TRY IT » Every line that contains the word "Adhesive" is to be copied from the listing.

==== MATERIAL FOR THE TASK

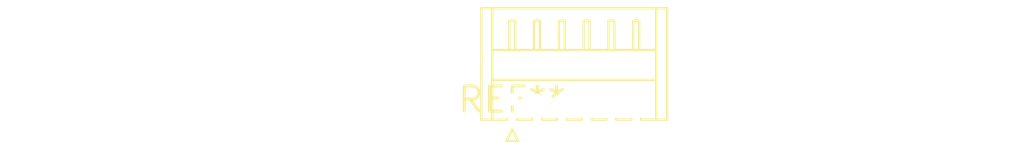
<source format=kicad_pcb>
(kicad_pcb (version 20240108) (generator pcbnew)

  (general
    (thickness 1.6)
  )

  (paper "A4")
  (layers
    (0 "F.Cu" signal)
    (31 "B.Cu" signal)
    (32 "B.Adhes" user "B.Adhesive")
    (33 "F.Adhes" user "F.Adhesive")
    (34 "B.Paste" user)
    (35 "F.Paste" user)
    (36 "B.SilkS" user "B.Silkscreen")
    (37 "F.SilkS" user "F.Silkscreen")
    (38 "B.Mask" user)
    (39 "F.Mask" user)
    (40 "Dwgs.User" user "User.Drawings")
    (41 "Cmts.User" user "User.Comments")
    (42 "Eco1.User" user "User.Eco1")
    (43 "Eco2.User" user "User.Eco2")
    (44 "Edge.Cuts" user)
    (45 "Margin" user)
    (46 "B.CrtYd" user "B.Courtyard")
    (47 "F.CrtYd" user "F.Courtyard")
    (48 "B.Fab" user)
    (49 "F.Fab" user)
    (50 "User.1" user)
    (51 "User.2" user)
    (52 "User.3" user)
    (53 "User.4" user)
    (54 "User.5" user)
    (55 "User.6" user)
    (56 "User.7" user)
    (57 "User.8" user)
    (58 "User.9" user)
  )

  (setup
    (pad_to_mask_clearance 0)
    (pcbplotparams
      (layerselection 0x00010fc_ffffffff)
      (plot_on_all_layers_selection 0x0000000_00000000)
      (disableapertmacros false)
      (usegerberextensions false)
      (usegerberattributes false)
      (usegerberadvancedattributes false)
      (creategerberjobfile false)
      (dashed_line_dash_ratio 12.000000)
      (dashed_line_gap_ratio 3.000000)
      (svgprecision 4)
      (plotframeref false)
      (viasonmask false)
      (mode 1)
      (useauxorigin false)
      (hpglpennumber 1)
      (hpglpenspeed 20)
      (hpglpendiameter 15.000000)
      (dxfpolygonmode false)
      (dxfimperialunits false)
      (dxfusepcbnewfont false)
      (psnegative false)
      (psa4output false)
      (plotreference false)
      (plotvalue false)
      (plotinvisibletext false)
      (sketchpadsonfab false)
      (subtractmaskfromsilk false)
      (outputformat 1)
      (mirror false)
      (drillshape 1)
      (scaleselection 1)
      (outputdirectory "")
    )
  )

  (net 0 "")

  (footprint "Hirose_DF13-06P-1.25DS_1x06_P1.25mm_Horizontal" (layer "F.Cu") (at 0 0))

)

</source>
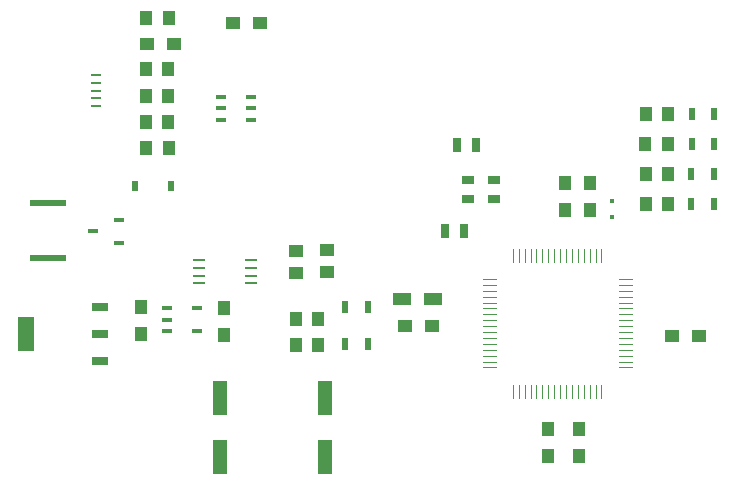
<source format=gtp>
G04 DesignSpark PCB Gerber Version 12.0 Build 5942*
%FSLAX35Y35*%
%MOMM*%
%ADD108R,0.00001X1.17500*%
%ADD102R,0.55000X0.90000*%
%ADD100R,0.60000X1.10000*%
%ADD110R,0.72000X1.17000*%
%ADD99R,0.99540X1.22400*%
%ADD98R,1.09700X1.22400*%
%ADD95R,1.30000X2.90000*%
%ADD97R,1.45000X2.90000*%
%ADD107R,1.17500X0.00001*%
%ADD105R,0.90000X0.15000*%
%ADD103R,1.10000X0.15000*%
%ADD101R,0.90000X0.30000*%
%ADD113R,0.40000X0.35000*%
%ADD106R,3.13000X0.55000*%
%ADD96R,1.45000X0.65000*%
%ADD109R,1.10000X0.80000*%
%ADD104R,1.22400X0.99540*%
%ADD112R,1.50000X1.00000*%
%ADD111R,1.22400X1.09700*%
X0Y0D02*
D02*
D95*
X44152050Y43779270D03*
Y44279270D03*
X45038050Y43782270D03*
Y44282270D03*
D02*
D96*
X43137050Y44592270D03*
Y44822270D03*
Y45052270D03*
D02*
D97*
X42507050Y44822270D03*
D02*
D98*
X43476050Y44824970D03*
Y45053570D03*
X44185550Y44810970D03*
Y45039570D03*
X46928050Y43791970D03*
Y44020570D03*
X47071050Y45870970D03*
Y46099570D03*
X47188050Y43790970D03*
Y44019570D03*
X47282050Y45872970D03*
Y46101570D03*
D02*
D99*
X43520800Y46620270D03*
Y46842270D03*
Y47064270D03*
X43523800Y46394270D03*
Y47495270D03*
X43711300Y46620270D03*
Y46842270D03*
Y47064270D03*
X43714300Y46394270D03*
Y47495270D03*
X44790300Y44727770D03*
Y44950270D03*
X44980800Y44727770D03*
Y44950270D03*
X47747800Y46432770D03*
X47752800Y46177770D03*
Y46682770D03*
X47755300Y45920270D03*
X47938300Y46432770D03*
X47943300Y46177770D03*
Y46682770D03*
X47945800Y45920270D03*
D02*
D100*
X45208050Y44740270D03*
Y45050270D03*
X45398050Y44740270D03*
Y45050270D03*
X48140550Y45920270D03*
X48140560Y46180270D03*
X48143050Y46432770D03*
Y46682770D03*
X48330550Y45920270D03*
X48330560Y46180270D03*
X48333050Y46432770D03*
Y46682770D03*
D02*
D101*
X43070050Y45692270D03*
X43290050Y45597270D03*
Y45787270D03*
X43702050Y44849270D03*
Y44944270D03*
Y45039270D03*
X43952050Y44849270D03*
Y45039270D03*
X44158050Y46637770D03*
Y46732770D03*
Y46827770D03*
X44408050Y46637770D03*
Y46732770D03*
Y46827770D03*
D02*
D102*
X43425550Y46080270D03*
X43730550D03*
D02*
D103*
X43975050Y45251770D03*
Y45316770D03*
Y45381770D03*
Y45446770D03*
X44415050Y45251770D03*
Y45316770D03*
Y45381770D03*
Y45446770D03*
D02*
D104*
X44792050Y45336020D03*
Y45526520D03*
X45051050Y45344020D03*
Y45534520D03*
D02*
D105*
X43100550Y46752770D03*
Y46817770D03*
Y46882770D03*
Y46947770D03*
Y47012770D03*
D02*
D106*
X42689050Y45469270D03*
Y45929270D03*
D02*
D107*
X46438250Y44531270D03*
Y44581270D03*
Y44631270D03*
Y44681270D03*
Y44731270D03*
Y44781270D03*
Y44831270D03*
Y44881270D03*
Y44931270D03*
Y44981270D03*
Y45031270D03*
Y45081270D03*
Y45131270D03*
Y45181270D03*
Y45231270D03*
Y45281270D03*
X47585850Y44531270D03*
Y44581270D03*
Y44631270D03*
Y44681270D03*
Y44731270D03*
Y44781270D03*
Y44831270D03*
Y44881270D03*
Y44931270D03*
Y44981270D03*
Y45031270D03*
Y45081270D03*
Y45131270D03*
Y45181270D03*
Y45231270D03*
Y45281270D03*
D02*
D108*
X46637050Y44332470D03*
Y45480070D03*
X46687050Y44332470D03*
Y45480070D03*
X46737050Y44332470D03*
Y45480070D03*
X46787050Y44332470D03*
Y45480070D03*
X46837050Y44332470D03*
Y45480070D03*
X46887050Y44332470D03*
Y45480070D03*
X46937050Y44332470D03*
Y45480070D03*
X46987050Y44332470D03*
Y45480070D03*
X47037050Y44332470D03*
Y45480070D03*
X47087050Y44332470D03*
Y45480070D03*
X47137050Y44332470D03*
Y45480070D03*
X47187050Y44332470D03*
Y45480070D03*
X47237050Y44332470D03*
Y45480070D03*
X47287050Y44332470D03*
Y45480070D03*
X47337050Y44332470D03*
Y45480070D03*
X47387050Y44332470D03*
Y45480070D03*
D02*
D109*
X46248050Y45963270D03*
Y46123270D03*
X46468050Y45963270D03*
Y46123270D03*
D02*
D110*
X46055550Y45692770D03*
X46158050Y46420270D03*
X46215550Y45692770D03*
X46318050Y46420270D03*
D02*
D111*
X43527750Y47279270D03*
X43756350D03*
X44261250Y47455270D03*
X44489850D03*
X45717750Y44890270D03*
X45946350D03*
X47976750Y44806270D03*
X48205350D03*
D02*
D112*
X45689050Y45116270D03*
X45949050D03*
D02*
D113*
X47464550Y45810270D03*
Y45945270D03*
X0Y0D02*
M02*

</source>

========

COMPLETED TASK »
    (32 "B.Adhes" user "B.Adhesive")
    (33 "F.Adhes" user "F.Adhesive")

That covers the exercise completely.